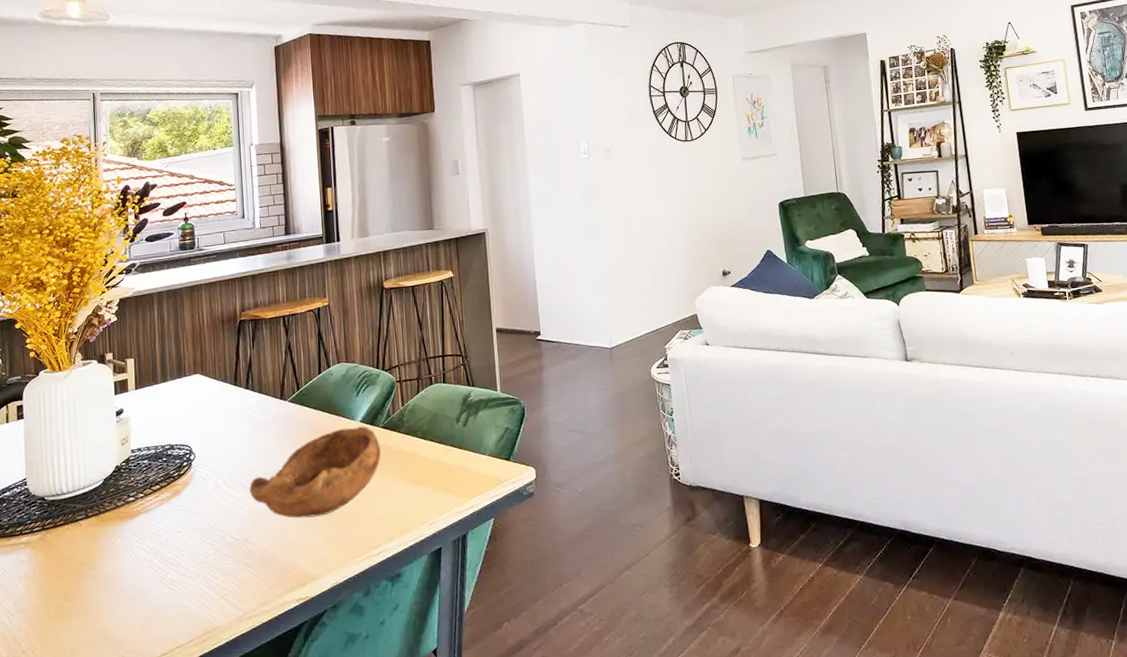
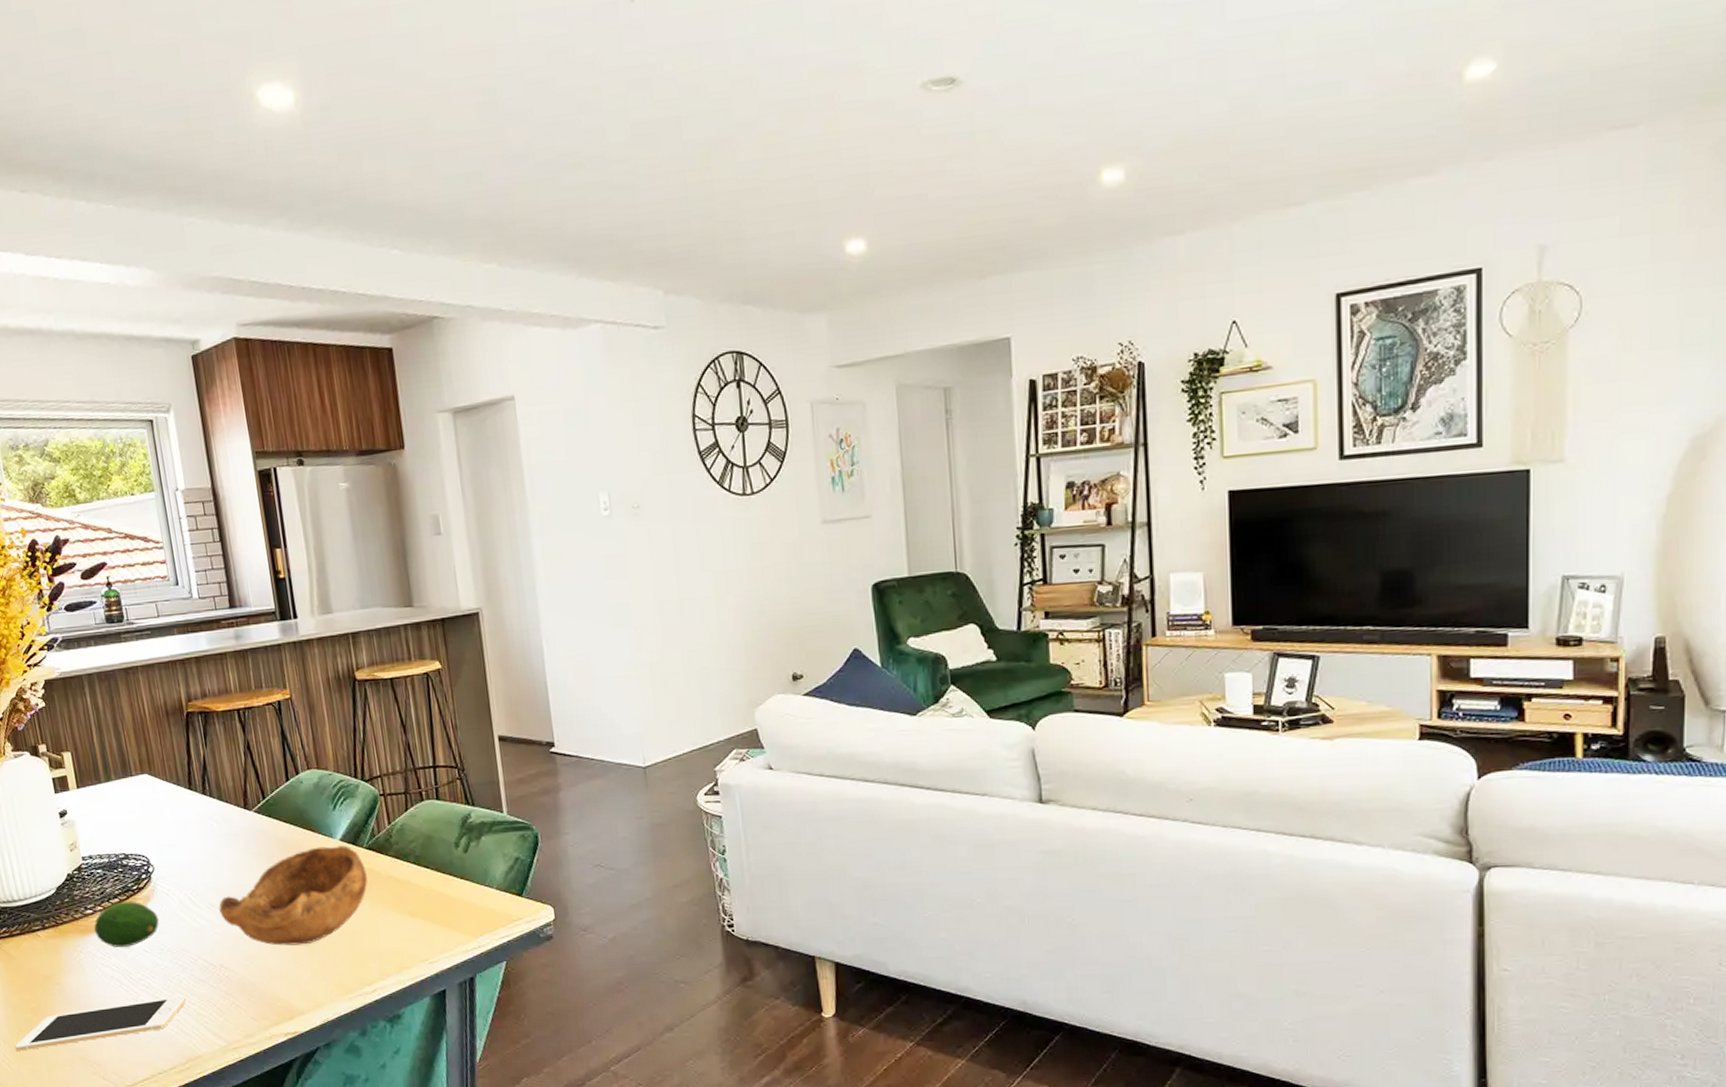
cell phone: none [42,571,210,638] -> present [14,995,186,1051]
fruit: none [133,486,194,531] -> present [94,901,159,947]

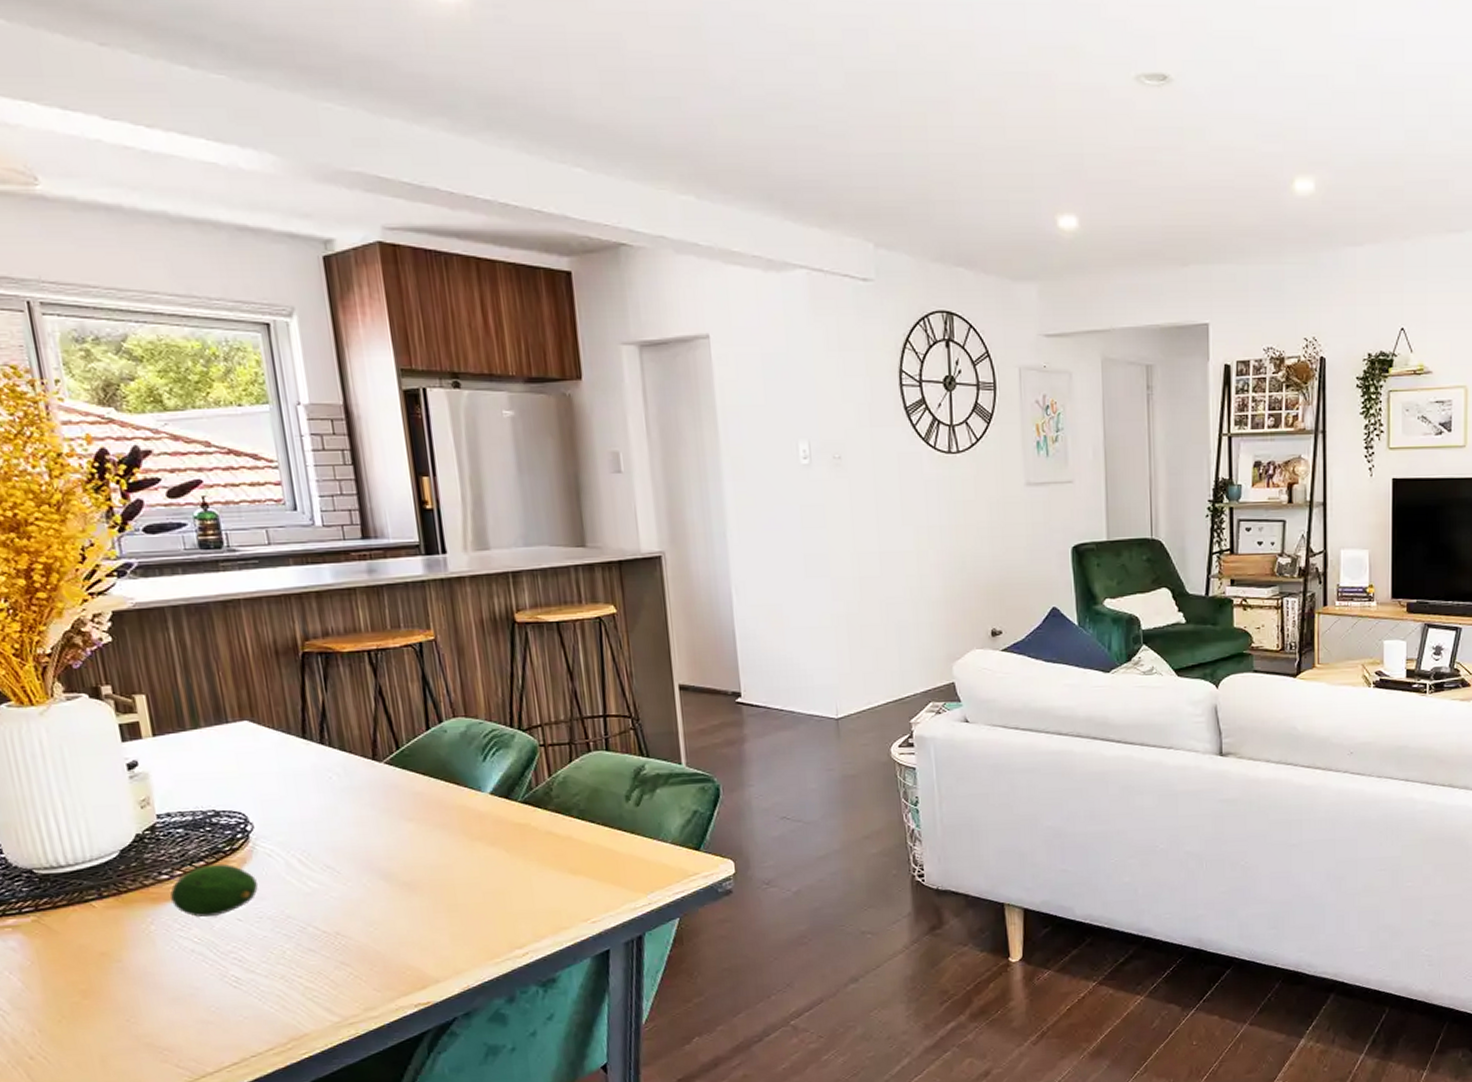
cell phone: present [14,995,186,1051] -> none [55,968,291,1042]
bowl: present [219,845,368,946] -> none [336,799,522,909]

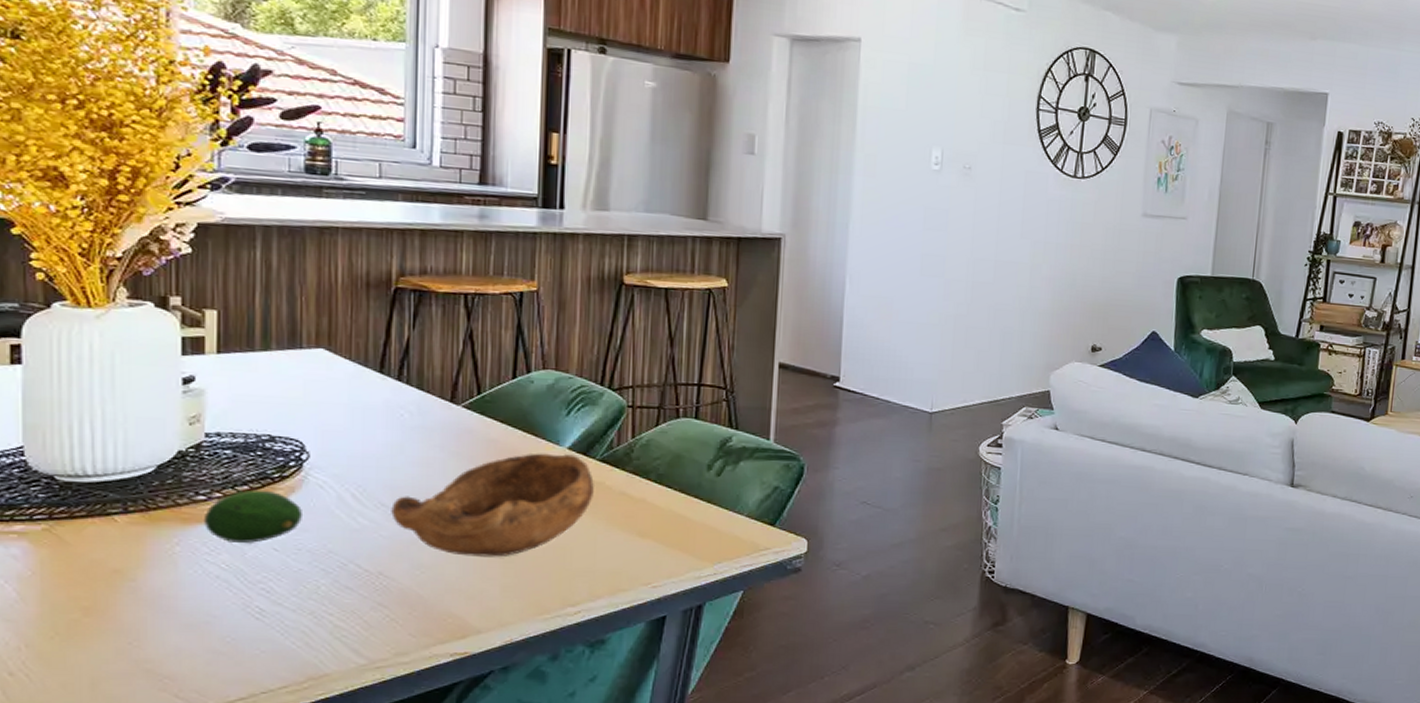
bowl: none [336,799,522,909] -> present [391,453,594,557]

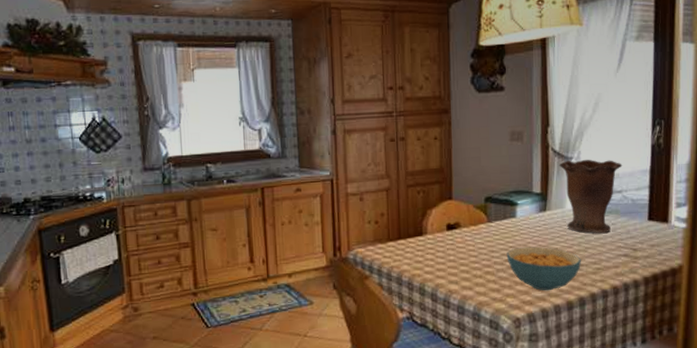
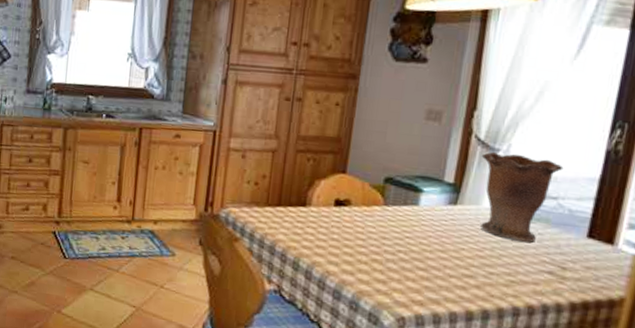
cereal bowl: present [506,246,582,291] -> none [400,239,493,295]

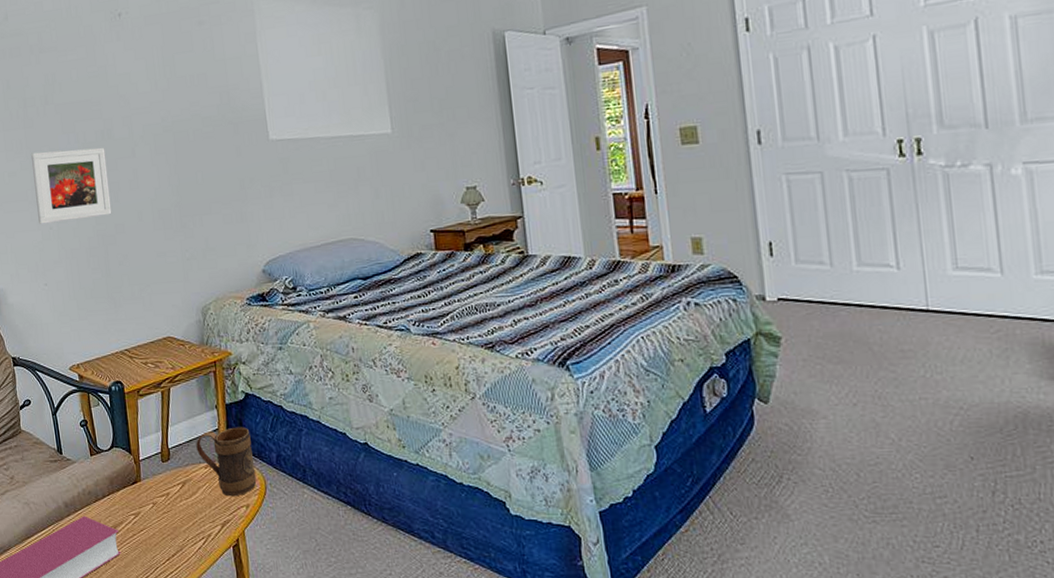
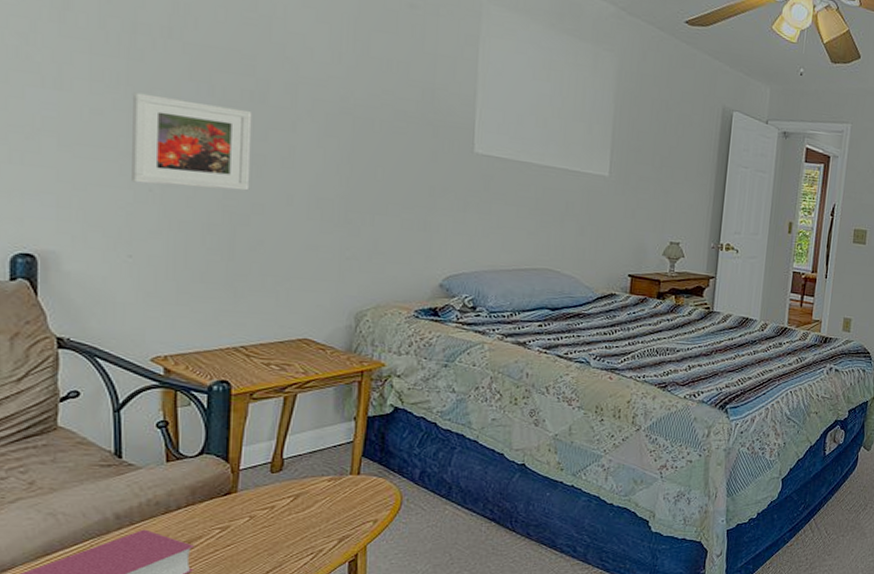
mug: present [196,427,257,497] -> none [321,440,393,512]

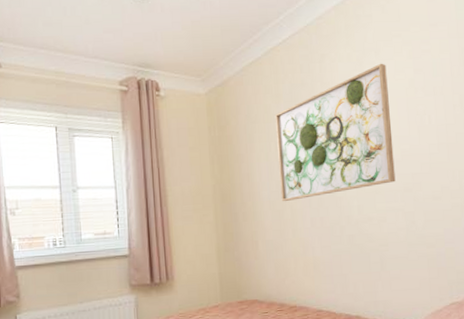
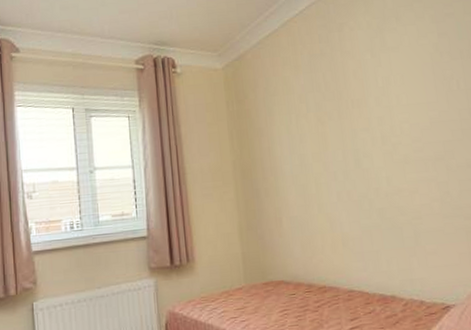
wall art: present [274,63,396,202] -> none [294,29,426,176]

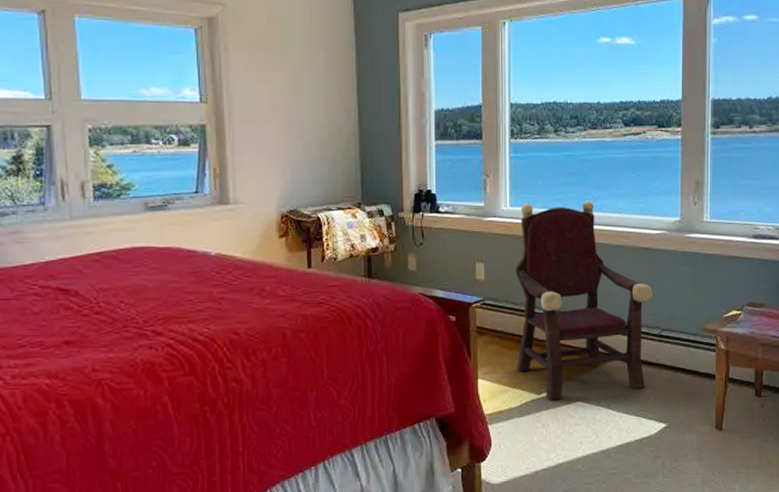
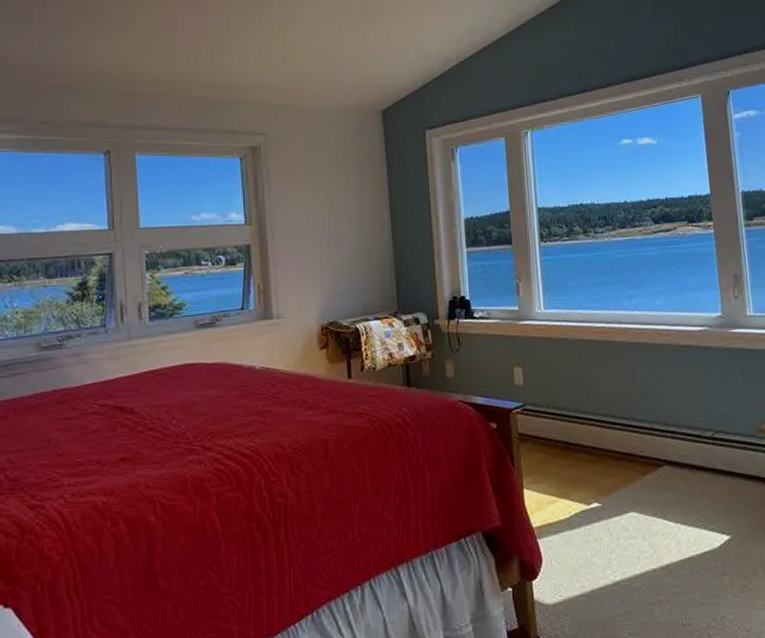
armchair: present [515,201,654,400] -> none [554,299,702,511]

Task statement
Without the pictures, output the full listing exactly as it stands.

Result of this task
cell phone: none [42,571,210,638] -> present [14,995,186,1051]
fruit: none [133,486,194,531] -> present [94,901,159,947]

cell phone: present [14,995,186,1051] -> none [55,968,291,1042]
bowl: present [219,845,368,946] -> none [336,799,522,909]

bowl: none [336,799,522,909] -> present [391,453,594,557]

cereal bowl: present [506,246,582,291] -> none [400,239,493,295]

mug: present [196,427,257,497] -> none [321,440,393,512]

wall art: present [274,63,396,202] -> none [294,29,426,176]

armchair: present [515,201,654,400] -> none [554,299,702,511]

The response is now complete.